PROBLEM DETAILS: Please set down, exactly as written, the line containing "#### 7.1. 认证机制" and every line after it through the end of the records.

PROVIDED DATA:
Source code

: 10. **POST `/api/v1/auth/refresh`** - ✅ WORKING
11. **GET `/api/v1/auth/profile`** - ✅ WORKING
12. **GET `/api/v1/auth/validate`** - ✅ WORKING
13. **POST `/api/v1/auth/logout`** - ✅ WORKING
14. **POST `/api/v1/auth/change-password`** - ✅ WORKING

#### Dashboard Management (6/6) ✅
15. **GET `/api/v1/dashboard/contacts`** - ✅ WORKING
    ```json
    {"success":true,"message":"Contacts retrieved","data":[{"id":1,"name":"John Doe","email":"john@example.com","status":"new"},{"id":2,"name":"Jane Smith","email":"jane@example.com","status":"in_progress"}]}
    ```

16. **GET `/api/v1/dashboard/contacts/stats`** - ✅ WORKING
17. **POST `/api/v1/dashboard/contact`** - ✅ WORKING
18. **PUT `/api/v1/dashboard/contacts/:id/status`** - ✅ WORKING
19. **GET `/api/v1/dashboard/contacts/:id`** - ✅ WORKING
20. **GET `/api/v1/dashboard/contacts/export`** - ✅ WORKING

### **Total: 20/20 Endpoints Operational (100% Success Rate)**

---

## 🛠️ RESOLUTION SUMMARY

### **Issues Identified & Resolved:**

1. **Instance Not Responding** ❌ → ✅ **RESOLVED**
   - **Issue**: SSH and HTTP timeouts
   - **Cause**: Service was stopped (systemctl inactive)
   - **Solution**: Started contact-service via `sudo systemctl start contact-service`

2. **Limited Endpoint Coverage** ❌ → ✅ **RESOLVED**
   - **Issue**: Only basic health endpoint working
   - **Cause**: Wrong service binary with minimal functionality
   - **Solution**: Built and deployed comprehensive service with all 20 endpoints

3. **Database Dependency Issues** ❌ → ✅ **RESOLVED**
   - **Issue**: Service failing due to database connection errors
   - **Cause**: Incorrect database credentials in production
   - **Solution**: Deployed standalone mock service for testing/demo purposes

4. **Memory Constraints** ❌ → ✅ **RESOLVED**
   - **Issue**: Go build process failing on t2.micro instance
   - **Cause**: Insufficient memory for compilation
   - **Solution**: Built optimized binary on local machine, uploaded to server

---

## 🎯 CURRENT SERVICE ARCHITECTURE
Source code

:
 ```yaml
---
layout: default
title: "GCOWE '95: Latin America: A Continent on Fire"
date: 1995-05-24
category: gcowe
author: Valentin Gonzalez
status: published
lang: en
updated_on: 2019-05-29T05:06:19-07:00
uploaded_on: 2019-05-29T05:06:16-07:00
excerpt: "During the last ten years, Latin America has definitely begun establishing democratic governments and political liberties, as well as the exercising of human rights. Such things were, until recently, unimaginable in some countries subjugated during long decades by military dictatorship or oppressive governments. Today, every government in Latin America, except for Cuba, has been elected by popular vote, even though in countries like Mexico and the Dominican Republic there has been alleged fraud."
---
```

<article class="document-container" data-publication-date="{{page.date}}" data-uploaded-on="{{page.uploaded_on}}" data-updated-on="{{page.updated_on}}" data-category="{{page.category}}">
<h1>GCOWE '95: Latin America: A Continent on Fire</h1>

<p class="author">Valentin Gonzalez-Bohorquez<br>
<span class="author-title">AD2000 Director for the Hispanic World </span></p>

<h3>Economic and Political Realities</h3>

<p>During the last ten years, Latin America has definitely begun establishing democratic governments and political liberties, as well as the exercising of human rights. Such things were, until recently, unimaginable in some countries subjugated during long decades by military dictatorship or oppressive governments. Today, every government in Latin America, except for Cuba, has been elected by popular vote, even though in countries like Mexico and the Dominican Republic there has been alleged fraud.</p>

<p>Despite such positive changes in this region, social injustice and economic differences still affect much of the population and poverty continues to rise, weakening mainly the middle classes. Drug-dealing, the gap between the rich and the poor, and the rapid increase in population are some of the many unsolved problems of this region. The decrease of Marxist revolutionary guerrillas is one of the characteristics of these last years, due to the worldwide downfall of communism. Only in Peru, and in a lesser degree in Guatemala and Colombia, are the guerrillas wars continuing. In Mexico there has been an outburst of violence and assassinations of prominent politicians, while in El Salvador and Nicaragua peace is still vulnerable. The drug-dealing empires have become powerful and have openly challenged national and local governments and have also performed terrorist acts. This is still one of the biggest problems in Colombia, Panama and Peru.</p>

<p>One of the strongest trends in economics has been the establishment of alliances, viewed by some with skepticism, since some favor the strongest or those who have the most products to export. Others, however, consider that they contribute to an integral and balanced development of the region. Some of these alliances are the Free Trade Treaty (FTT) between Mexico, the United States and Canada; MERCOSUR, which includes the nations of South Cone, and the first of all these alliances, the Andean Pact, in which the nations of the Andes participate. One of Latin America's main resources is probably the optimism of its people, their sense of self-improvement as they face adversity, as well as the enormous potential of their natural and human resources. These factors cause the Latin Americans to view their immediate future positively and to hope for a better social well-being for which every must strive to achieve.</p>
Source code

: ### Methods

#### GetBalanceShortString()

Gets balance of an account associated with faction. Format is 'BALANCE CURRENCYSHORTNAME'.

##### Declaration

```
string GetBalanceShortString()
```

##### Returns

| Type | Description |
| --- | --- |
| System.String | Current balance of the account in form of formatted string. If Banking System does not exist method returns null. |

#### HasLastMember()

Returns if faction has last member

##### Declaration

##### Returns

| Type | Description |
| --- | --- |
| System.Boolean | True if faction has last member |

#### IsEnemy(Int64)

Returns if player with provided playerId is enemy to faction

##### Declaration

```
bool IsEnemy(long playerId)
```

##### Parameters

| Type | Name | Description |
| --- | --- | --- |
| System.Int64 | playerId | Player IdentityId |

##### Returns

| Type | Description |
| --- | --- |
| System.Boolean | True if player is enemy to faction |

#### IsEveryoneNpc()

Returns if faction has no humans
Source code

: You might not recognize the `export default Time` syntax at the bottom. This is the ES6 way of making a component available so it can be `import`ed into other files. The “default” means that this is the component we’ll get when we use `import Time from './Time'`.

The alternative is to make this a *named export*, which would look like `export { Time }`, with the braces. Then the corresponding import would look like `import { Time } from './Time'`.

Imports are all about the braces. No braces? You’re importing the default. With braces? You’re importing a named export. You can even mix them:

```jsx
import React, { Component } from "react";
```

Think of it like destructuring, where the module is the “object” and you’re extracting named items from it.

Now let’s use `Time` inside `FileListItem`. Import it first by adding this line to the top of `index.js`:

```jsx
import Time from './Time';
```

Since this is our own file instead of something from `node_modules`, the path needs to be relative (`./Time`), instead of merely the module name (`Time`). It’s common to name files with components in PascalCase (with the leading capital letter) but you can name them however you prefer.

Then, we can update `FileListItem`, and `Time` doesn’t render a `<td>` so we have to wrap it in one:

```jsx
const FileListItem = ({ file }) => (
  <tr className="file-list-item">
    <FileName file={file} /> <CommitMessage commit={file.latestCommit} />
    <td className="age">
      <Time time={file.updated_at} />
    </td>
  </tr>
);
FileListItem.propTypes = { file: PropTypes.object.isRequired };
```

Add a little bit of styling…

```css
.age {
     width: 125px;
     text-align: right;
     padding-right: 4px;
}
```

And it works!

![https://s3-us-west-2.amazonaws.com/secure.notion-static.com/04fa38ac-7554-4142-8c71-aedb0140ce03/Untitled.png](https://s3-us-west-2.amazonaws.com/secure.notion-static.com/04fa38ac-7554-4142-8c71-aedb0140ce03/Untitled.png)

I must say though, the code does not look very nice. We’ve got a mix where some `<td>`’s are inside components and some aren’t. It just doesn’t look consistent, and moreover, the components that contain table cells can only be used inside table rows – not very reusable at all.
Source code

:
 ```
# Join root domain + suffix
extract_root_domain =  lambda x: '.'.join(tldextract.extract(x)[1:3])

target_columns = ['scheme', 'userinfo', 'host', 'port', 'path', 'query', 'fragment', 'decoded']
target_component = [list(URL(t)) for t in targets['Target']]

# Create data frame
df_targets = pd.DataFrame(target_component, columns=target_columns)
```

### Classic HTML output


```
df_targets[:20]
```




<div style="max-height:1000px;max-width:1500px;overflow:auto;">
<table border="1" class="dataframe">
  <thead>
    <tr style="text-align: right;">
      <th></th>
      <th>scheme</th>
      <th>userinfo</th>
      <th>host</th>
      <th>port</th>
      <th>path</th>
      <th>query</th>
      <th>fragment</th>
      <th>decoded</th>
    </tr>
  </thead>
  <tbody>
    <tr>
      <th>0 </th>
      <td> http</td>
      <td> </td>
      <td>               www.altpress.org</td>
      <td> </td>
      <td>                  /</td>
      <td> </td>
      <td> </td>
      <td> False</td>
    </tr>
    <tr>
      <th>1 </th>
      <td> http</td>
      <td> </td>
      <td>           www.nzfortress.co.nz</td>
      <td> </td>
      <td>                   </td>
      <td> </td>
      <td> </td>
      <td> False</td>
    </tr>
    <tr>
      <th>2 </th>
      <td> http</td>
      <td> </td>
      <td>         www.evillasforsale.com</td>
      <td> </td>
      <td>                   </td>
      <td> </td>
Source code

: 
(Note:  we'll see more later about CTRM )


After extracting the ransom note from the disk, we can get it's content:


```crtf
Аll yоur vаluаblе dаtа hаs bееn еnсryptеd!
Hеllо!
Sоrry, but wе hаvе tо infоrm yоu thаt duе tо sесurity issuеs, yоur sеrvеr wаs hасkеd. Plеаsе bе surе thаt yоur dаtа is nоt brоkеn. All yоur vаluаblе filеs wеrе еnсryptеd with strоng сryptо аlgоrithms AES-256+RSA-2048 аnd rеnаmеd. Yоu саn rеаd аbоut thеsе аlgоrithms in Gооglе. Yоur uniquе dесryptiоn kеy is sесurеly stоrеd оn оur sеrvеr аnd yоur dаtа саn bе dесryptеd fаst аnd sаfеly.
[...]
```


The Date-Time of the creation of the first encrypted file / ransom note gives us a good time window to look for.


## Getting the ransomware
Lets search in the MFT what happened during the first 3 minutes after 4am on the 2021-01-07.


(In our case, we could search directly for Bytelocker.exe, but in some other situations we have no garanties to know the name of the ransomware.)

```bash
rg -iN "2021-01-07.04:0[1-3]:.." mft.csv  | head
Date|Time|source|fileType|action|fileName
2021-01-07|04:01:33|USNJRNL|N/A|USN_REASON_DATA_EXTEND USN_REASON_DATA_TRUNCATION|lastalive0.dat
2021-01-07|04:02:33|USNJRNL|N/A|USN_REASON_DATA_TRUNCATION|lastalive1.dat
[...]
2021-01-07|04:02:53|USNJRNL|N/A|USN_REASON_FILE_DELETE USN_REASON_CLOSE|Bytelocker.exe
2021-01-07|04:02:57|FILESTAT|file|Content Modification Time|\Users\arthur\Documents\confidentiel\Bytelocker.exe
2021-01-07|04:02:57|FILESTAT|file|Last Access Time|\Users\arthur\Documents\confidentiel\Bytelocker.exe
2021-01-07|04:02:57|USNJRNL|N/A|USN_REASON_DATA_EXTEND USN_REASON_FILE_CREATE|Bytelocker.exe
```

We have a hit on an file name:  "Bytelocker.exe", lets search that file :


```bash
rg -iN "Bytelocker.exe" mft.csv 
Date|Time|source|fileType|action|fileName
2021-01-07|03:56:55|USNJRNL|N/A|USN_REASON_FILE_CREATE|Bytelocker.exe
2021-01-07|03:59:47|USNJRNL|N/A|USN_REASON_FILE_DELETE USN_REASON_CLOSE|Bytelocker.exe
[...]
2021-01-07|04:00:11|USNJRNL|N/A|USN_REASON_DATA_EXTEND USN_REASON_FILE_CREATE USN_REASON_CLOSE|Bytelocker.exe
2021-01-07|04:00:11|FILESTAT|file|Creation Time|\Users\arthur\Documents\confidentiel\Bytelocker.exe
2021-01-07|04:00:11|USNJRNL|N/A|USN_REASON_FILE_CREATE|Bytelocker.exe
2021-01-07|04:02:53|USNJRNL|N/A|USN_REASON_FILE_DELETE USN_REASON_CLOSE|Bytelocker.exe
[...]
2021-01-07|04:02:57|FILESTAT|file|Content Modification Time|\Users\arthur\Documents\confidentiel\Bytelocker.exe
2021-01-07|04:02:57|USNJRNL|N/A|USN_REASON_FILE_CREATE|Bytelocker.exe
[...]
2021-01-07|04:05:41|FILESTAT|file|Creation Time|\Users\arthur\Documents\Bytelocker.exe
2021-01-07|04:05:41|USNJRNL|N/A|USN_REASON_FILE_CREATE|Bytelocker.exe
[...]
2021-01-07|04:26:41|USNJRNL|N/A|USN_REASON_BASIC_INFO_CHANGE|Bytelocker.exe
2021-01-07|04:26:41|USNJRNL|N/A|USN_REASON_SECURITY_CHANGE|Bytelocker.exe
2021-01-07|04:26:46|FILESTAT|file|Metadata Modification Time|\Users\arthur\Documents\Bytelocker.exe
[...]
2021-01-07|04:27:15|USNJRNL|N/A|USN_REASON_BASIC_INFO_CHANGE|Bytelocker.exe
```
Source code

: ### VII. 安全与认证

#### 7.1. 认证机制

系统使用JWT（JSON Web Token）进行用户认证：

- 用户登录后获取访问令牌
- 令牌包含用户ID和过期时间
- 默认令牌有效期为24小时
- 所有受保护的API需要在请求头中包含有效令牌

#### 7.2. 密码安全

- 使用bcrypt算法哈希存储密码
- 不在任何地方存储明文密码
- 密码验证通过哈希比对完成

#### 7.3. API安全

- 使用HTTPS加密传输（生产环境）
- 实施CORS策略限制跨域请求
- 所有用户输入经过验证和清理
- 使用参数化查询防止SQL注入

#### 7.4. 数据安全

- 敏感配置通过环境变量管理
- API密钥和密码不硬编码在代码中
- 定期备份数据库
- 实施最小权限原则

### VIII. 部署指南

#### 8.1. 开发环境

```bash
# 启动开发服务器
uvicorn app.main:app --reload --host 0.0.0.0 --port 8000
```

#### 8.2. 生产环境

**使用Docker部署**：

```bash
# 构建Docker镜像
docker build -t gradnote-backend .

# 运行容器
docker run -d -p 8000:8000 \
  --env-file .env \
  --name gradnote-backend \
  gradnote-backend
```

RESPONSE FOR THIS EXERCISE:
#### 7.1. 认证机制

系统使用JWT（JSON Web Token）进行用户认证：

- 用户登录后获取访问令牌
- 令牌包含用户ID和过期时间
- 默认令牌有效期为24小时
- 所有受保护的API需要在请求头中包含有效令牌

#### 7.2. 密码安全

- 使用bcrypt算法哈希存储密码
- 不在任何地方存储明文密码
- 密码验证通过哈希比对完成

#### 7.3. API安全

- 使用HTTPS加密传输（生产环境）
- 实施CORS策略限制跨域请求
- 所有用户输入经过验证和清理
- 使用参数化查询防止SQL注入

#### 7.4. 数据安全

- 敏感配置通过环境变量管理
- API密钥和密码不硬编码在代码中
- 定期备份数据库
- 实施最小权限原则

### VIII. 部署指南

#### 8.1. 开发环境

```bash
# 启动开发服务器
uvicorn app.main:app --reload --host 0.0.0.0 --port 8000
```

#### 8.2. 生产环境

**使用Docker部署**：

```bash
# 构建Docker镜像
docker build -t gradnote-backend .

# 运行容器
docker run -d -p 8000:8000 \
  --env-file .env \
  --name gradnote-backend \
  gradnote-backend
```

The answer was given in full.